# strange issue after lightning



## jrvision (Jul 10, 2015)

my tv hdmi1 (toshiba) is connected to the hdmi out on a sony surround sound. my dvd, home theater pc and gaming systems were connected to other hdmi outputs on the sony device.
before a lightning strike everything worked great. 
after the lightning, the signal doesn't get from the sony to the tv the way it was setup. however, if i connect the hdmi out on the sony to hdmi4 on the tv with a different cable it works. so i assumed it was the cable, but if i connect one of the other devices (like the dvd player) to the tv by simply moving the cable from the sony hdmi out to the dvd's hdmi out, it works.
i reset everything up the way it was and moved the cable (same cable) from hdmi1 on the tv to hdmi4 on the tv and it works. 
the problem seems to be if the cable i want to use (because it is run through the wall) is connected from the sony hdmi out to the tv hdmi1 it doesn't work, but any other configuration seems to work.
any ideas?

also, i have 2 cables running through the wall and they both produce the same results. before the lightning they were both connected to the tv, but the extra cable wasn't connected on the other end.
i did have everything connected to an APC Backup as well. it was a brand new one also as i just replaced it about a month and a half ago because my older ones battery was going.

thanks for any ideas.


----------



## Masterchiefxx17 (Feb 27, 2010)

Hi and Welcome to TSF!

It's very unlikely that the APC backup battery allowed any additional voltage to pass through it, but it could happen. This only works if ALL of the devices were connected to the APC.

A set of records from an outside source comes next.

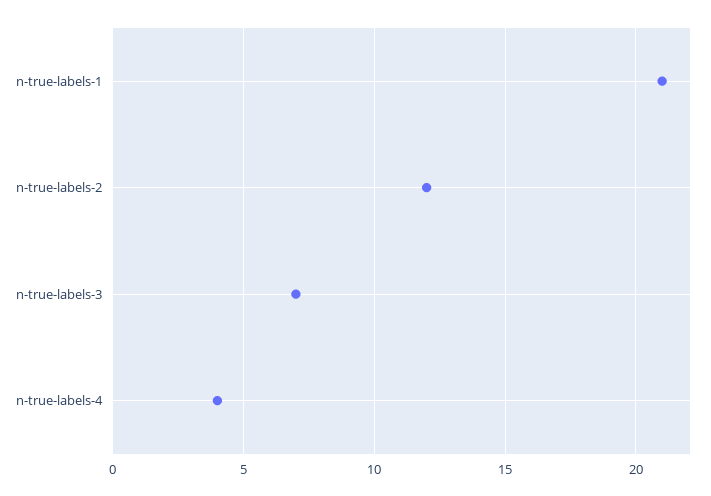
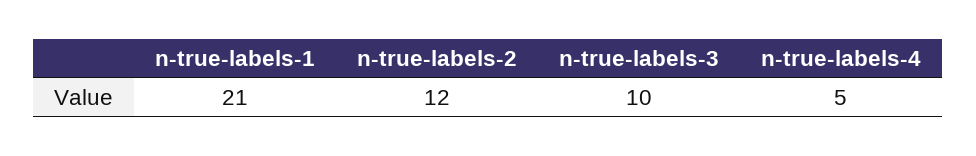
  {
    "n-true-labels-1": 21,
    "n-true-labels-2": 12,
-   "n-true-labels-3": 7,
+   "n-true-labels-3": 10,
-   "n-true-labels-4": 4
+   "n-true-labels-4": 5
  }

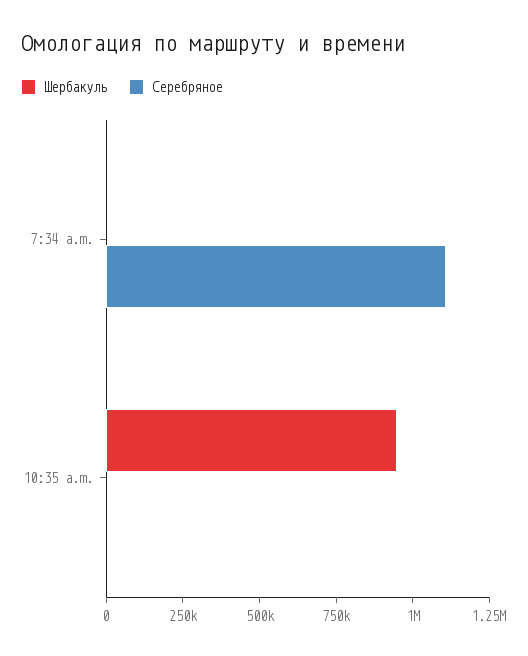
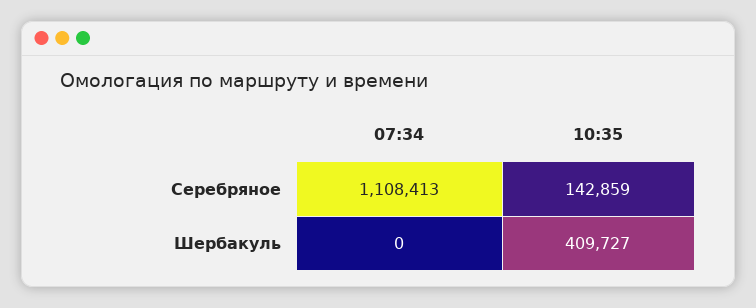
  {
    "Шербакуль": {
      "7:34 a.m.": 0,
-     "10:35 a.m.": 950000
+     "10:35 a.m.": 409727
    },
    "Серебряное": {
      "7:34 a.m.": 1108413,
-     "10:35 a.m.": 0
+     "10:35 a.m.": 142859
    }
  }

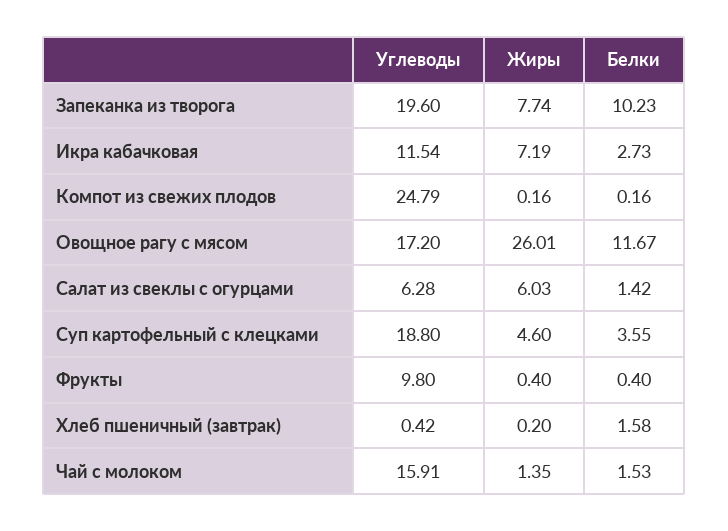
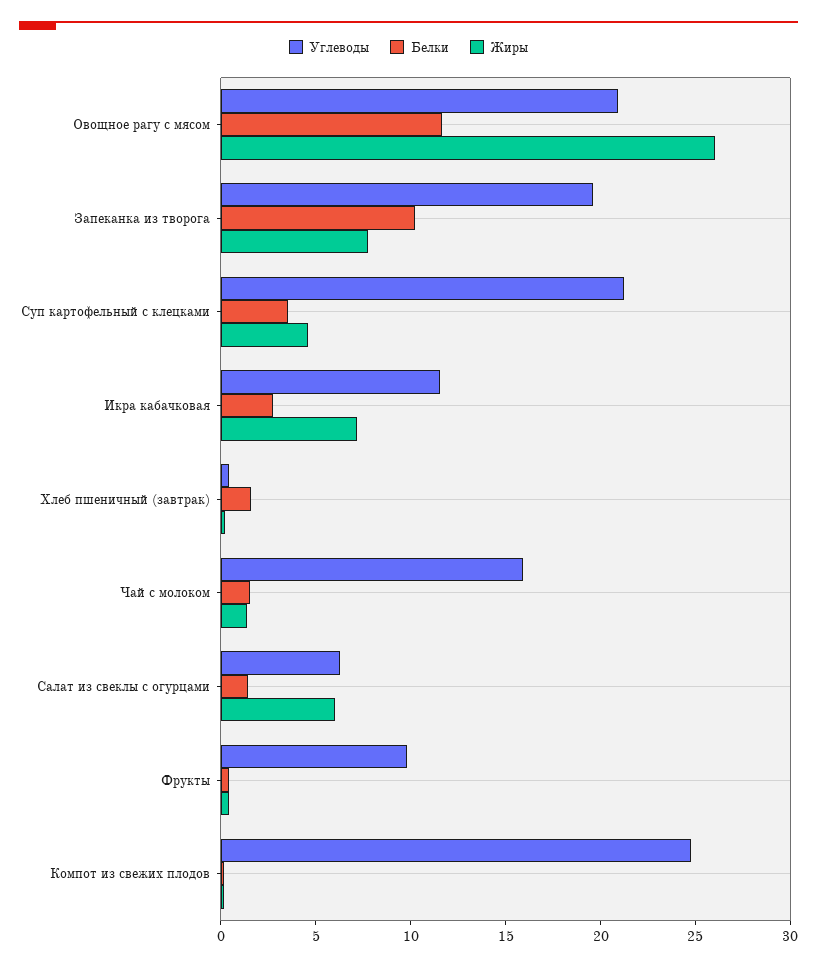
  {
    "Углеводы": {
      "Запеканка из творога": 19.6,
      "Икра кабачковая": 11.54,
      "Компот из свежих плодов": 24.79,
-     "Овощное рагу с мясом": 17.2,
+     "Овощное рагу с мясом": 21,
      "Салат из свеклы с огурцами": 6.28,
-     "Суп картофельный с клецками": 18.8,
+     "Суп картофельный с клецками": 21,
      "Фрукты": 9.8,
      "Хлеб пшеничный (завтрак)": 0.42,
      "Чай с молоком": 15.91
    },
    "Жиры": {
      "Запеканка из творога": 7.74,
      "Икра кабачковая": 7.19,
      "Компот из свежих плодов": 0.16,
      "Овощное рагу с мясом": 26.01,
      "Салат из свеклы с огурцами": 6.03,
      "Суп картофельный с клецками": 4.6,
      "Фрукты": 0.4,
      "Хлеб пшеничный (завтрак)": 0.2,
      "Чай с молоком": 1.35
    },
    "Белки": {
      "Запеканка из творога": 10.23,
      "Икра кабачковая": 2.73,
      "Компот из свежих плодов": 0.16,
      "Овощное рагу с мясом": 11.67,
      "Салат из свеклы с огурцами": 1.42,
      "Суп картофельный с клецками": 3.55,
      "Фрукты": 0.4,
      "Хлеб пшеничный (завтрак)": 1.58,
      "Чай с молоком": 1.53
    }
  }

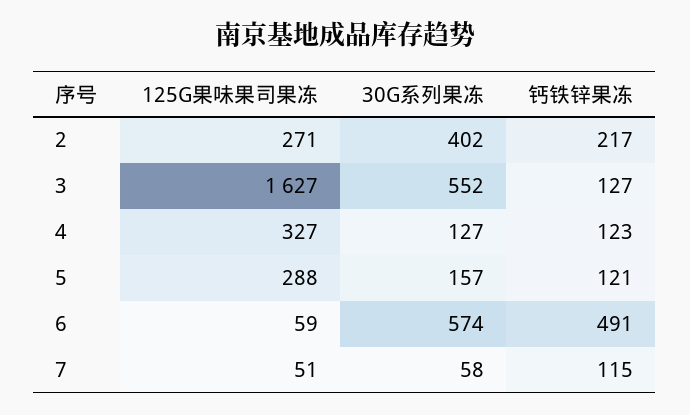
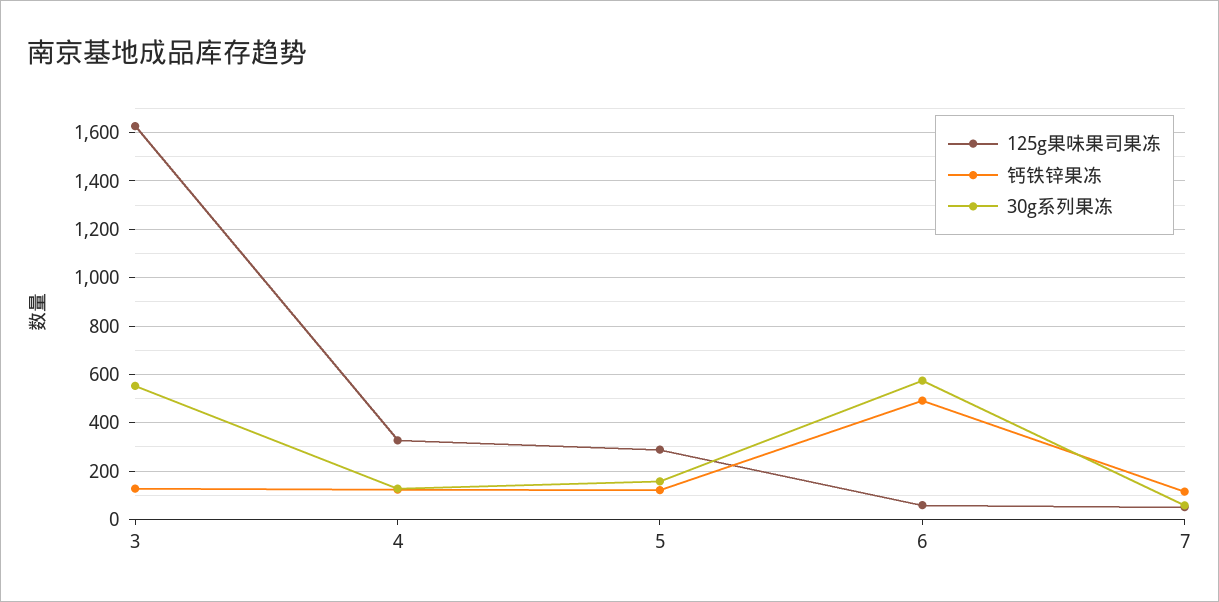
  {
    "125G果味果司果冻": {
-     "2": 271,
      "3": 1627,
      "4": 327,
      "5": 288,
      "6": 59,
      "7": 51
    },
    "30G系列果冻": {
-     "2": 402,
      "3": 552,
      "4": 127,
      "5": 157,
      "6": 574,
      "7": 58
    },
    "钙铁锌果冻": {
-     "2": 217,
      "3": 127,
      "4": 123,
      "5": 121,
      "6": 491,
      "7": 115
    }
  }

It does sound like HDMI 1 is burnt out.


----------



## jrvision (Jul 10, 2015)

thanks for the reply. i've never had anything like this happen with an apc ups before or any ups for that matter.
i'm guessing the issue is that the sony receiver isn't sending out a strong enough signal for the hdmi1, hdmi2, or hdmi3 (all in the same block on the back) to pick up the signal fully (the TV does register something is connected to it by letting me pick that input.) a sony dvd player or fios dvr plugged into those inputs work just fine.
i tried the sony receiver with a shorter cable into those, but that didn't work either. 
the sony receiver plugged into hdmi4 (on the side of the TV) does work just fine.
looks like i either need to live with the cable slightly sticking out on the side or get a new receiver.


----------